#### [Source data]
▽

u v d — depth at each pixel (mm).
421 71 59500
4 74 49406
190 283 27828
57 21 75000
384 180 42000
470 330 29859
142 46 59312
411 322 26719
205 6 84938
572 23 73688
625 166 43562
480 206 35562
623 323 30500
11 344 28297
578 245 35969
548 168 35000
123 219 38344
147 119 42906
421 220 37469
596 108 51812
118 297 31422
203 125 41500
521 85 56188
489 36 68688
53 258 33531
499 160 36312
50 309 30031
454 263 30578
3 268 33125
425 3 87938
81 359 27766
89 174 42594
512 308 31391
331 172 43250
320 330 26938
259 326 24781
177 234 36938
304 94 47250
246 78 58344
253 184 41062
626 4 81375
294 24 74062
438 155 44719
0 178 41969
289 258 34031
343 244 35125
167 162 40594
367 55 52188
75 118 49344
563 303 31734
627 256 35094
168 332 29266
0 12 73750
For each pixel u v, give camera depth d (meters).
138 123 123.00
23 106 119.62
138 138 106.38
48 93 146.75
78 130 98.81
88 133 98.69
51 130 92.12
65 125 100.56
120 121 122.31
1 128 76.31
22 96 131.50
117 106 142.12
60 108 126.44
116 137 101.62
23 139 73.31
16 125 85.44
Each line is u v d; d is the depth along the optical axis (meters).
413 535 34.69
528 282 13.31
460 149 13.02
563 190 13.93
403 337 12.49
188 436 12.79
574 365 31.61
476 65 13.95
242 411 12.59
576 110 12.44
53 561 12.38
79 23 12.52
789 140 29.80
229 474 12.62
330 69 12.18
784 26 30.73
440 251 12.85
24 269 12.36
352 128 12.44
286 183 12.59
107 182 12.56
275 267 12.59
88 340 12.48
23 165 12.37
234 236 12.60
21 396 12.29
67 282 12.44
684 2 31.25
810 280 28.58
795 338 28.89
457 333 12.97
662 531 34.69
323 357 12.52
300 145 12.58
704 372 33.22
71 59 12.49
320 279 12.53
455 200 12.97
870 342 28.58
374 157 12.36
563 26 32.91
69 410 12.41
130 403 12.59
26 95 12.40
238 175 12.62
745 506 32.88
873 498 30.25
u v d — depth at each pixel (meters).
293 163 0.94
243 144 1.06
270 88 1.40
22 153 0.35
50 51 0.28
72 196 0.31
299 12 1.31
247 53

△

#### [To do]
Working from the records above, write out verbatim only the lines from the line containing "167 162 40594" through the line containing "576 110 12.44".

#### [Reply to the task]
167 162 40594
367 55 52188
75 118 49344
563 303 31734
627 256 35094
168 332 29266
0 12 73750
For each pixel u v, give camera depth d (meters).
138 123 123.00
23 106 119.62
138 138 106.38
48 93 146.75
78 130 98.81
88 133 98.69
51 130 92.12
65 125 100.56
120 121 122.31
1 128 76.31
22 96 131.50
117 106 142.12
60 108 126.44
116 137 101.62
23 139 73.31
16 125 85.44
Each line is u v d; d is the depth along the optical axis (meters).
413 535 34.69
528 282 13.31
460 149 13.02
563 190 13.93
403 337 12.49
188 436 12.79
574 365 31.61
476 65 13.95
242 411 12.59
576 110 12.44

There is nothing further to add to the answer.